"Preços dos alimentos e da energia estavam em tendência de alta antes do início da guerra, mas a guerra colocou achas na fogueira", afirmou Vítor Gaspar,
O diretor de assuntos orçamentais do FMI, Vítor Gaspar, alertou esta quarta-feira que a guerra na Ucrânia está a ter impacto nos preços da energia, salientando que os governos estão sob pressão para implementar medidas de alívio aos cidadãos.
"Há duas consequências económicas globais da invasão da Ucrânia pela Rússia que se tornaram prementes: preços elevados dos alimentos e preços elevados da energia. Os preços dos alimentos e da energia estavam em tendência de alta antes do início da guerra, mas a guerra colocou achas na fogueira", afirmou esta quarta-feira Vítor Gaspar, em conferência de imprensa, no âmbito da apresentação do Monitor Orçamental.
Segundo o ex-ministro das Finanças português, os elevados preços da energia apresentam características diferentes dos também elevados preços dos alimentos.
"Os governos estão sob pressão para dar alívio aos cidadãos, mas a resposta política precisa considerar não apenas as restrições orçamentais, mas também a crise climática iminente", disse.
Para Vítor Gaspar são necessárias "políticas cuidadosamente calibradas" para aliviar o impacto da alta de preços sobre as pessoas e empresas vulneráveis, ao mesmo tempo que atuam de forma eficaz, com vista às metas de 2030.
O diretor de assuntos orçamentais do FMI destacou que os choques dos preços de alimentos estão a afetar todos os países, mas estão a ameaçar particularmente as famílias e países de baixos rendimentos.
Alertou que esses países têm menos espaço orçamental para enfrentar o choque e são particularmente vulneráveis, sublinhando que a parcela dos gastos das famílias com alimentos chega a 60% em alguns destes países.

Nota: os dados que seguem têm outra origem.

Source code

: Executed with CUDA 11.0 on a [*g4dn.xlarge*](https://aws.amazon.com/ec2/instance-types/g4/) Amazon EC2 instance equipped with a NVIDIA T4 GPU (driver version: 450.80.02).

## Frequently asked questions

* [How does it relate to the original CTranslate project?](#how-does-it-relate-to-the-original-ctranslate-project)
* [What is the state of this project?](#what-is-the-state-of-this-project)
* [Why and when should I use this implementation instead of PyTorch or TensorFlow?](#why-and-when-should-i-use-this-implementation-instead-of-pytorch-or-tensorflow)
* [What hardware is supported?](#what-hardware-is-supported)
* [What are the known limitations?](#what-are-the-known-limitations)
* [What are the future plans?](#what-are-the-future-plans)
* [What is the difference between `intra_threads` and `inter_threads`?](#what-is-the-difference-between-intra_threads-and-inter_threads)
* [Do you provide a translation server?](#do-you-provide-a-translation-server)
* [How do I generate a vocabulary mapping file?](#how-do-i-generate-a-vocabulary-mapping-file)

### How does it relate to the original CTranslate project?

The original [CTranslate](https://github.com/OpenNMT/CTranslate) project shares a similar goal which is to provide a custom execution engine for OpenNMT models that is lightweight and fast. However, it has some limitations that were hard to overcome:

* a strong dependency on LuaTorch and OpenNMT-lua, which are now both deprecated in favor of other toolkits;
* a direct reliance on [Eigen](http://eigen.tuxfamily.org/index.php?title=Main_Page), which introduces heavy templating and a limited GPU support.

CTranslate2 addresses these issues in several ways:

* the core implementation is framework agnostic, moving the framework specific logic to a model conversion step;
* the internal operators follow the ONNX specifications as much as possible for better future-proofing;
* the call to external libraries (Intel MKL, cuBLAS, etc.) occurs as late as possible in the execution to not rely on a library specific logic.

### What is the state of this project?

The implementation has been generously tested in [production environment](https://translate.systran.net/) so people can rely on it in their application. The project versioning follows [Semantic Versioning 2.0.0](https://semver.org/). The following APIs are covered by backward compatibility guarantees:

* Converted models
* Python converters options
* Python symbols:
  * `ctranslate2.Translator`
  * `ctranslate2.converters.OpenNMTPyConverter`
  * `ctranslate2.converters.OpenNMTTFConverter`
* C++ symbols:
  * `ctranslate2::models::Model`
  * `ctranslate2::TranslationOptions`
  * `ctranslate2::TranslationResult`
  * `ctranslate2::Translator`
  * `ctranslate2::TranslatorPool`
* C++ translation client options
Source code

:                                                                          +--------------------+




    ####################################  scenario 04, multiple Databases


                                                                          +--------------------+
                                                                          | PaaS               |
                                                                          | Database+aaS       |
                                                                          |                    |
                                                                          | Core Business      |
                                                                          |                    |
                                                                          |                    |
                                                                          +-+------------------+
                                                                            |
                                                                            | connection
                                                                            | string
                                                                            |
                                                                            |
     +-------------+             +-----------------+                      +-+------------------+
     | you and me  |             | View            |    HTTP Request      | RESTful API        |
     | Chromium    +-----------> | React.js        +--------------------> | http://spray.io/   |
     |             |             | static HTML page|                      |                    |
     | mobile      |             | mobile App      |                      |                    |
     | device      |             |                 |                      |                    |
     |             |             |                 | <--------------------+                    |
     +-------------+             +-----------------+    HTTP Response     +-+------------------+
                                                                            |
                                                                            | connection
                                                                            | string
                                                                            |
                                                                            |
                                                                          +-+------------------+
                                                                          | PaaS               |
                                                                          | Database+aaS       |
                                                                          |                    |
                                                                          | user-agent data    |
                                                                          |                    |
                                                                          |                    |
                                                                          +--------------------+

"Os governos devem cumprir o papel especial de proteger a população", disse, sobretudo da fome.
Para o responsável do FMI, a combinação certa de políticas depende das circunstâncias do país, mas defendeu que sempre que possível, estes devem fazer transferências direcionadas e temporárias aos vulneráveis, permitindo que os preços se ajustem, o que irá ajudar a estimular a oferta adicional e evitar a escassez.
No entanto, acrescentou que nos países onde as redes de segurança social e sistemas de informação são menos completos, podem ser consideradas outras medidas, desde que sejam tão direcionadas quanto possível e devem incluir cláusulas de caducidade claras.